### Provided entries
-*-
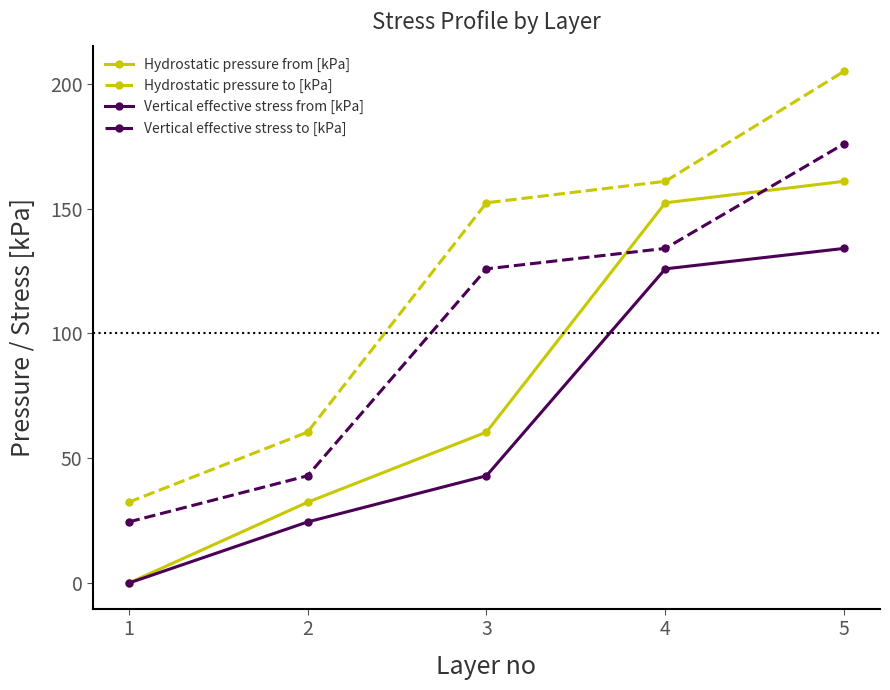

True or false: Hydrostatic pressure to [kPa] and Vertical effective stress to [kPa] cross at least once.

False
-*-
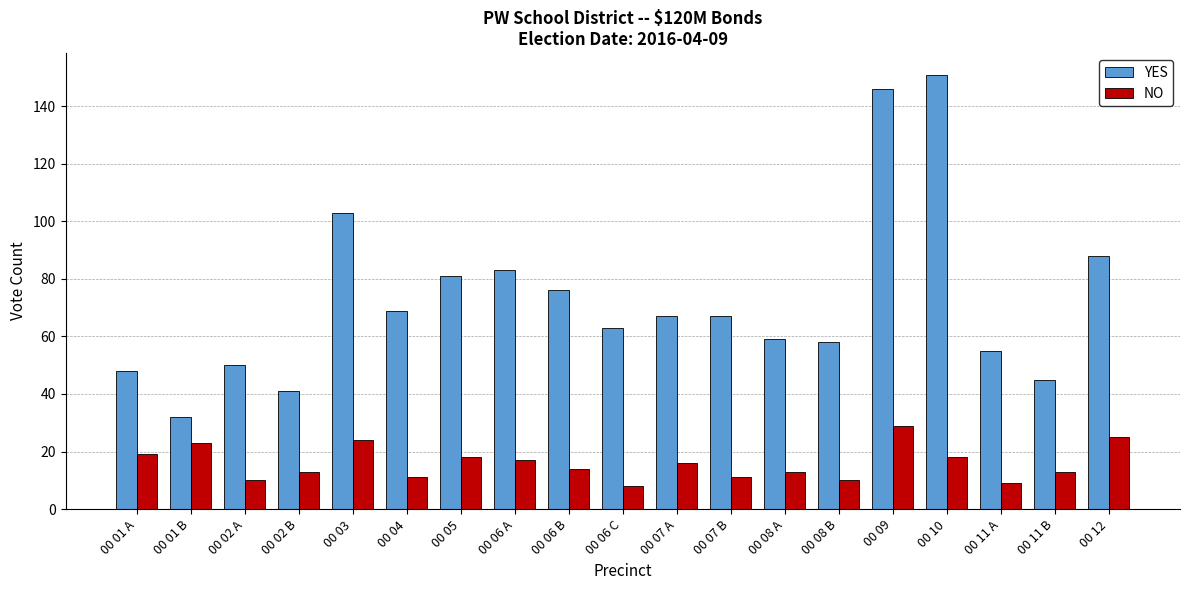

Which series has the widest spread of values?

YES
-*-
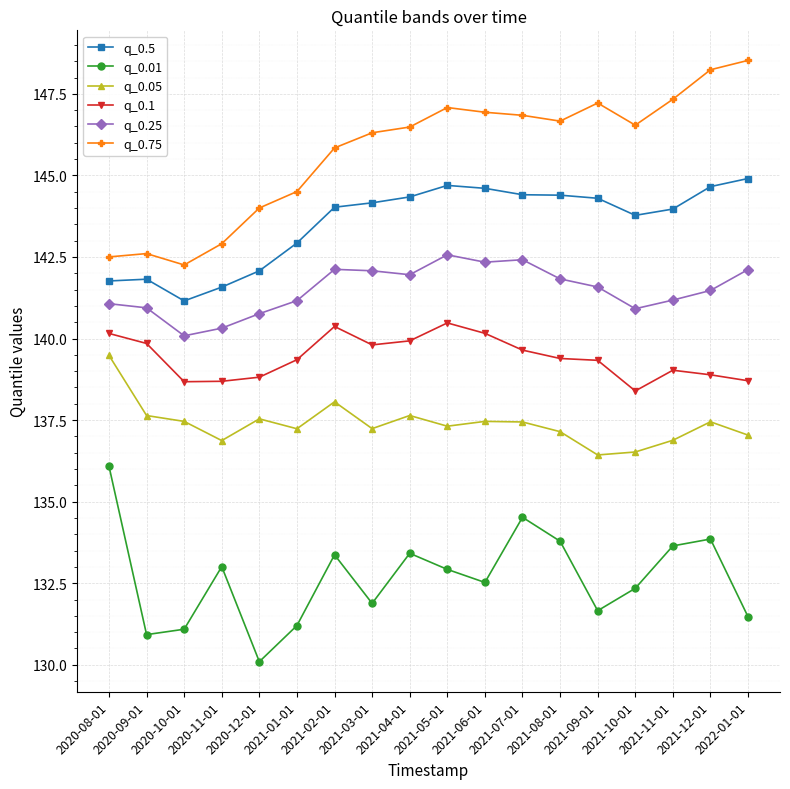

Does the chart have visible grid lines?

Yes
-*-
### What the exercise asks
Count the lines in the material above that contain the string "cross", treating uppercase and lowercase letters as distinct. Reply with the number alone.

### Reply to the task
1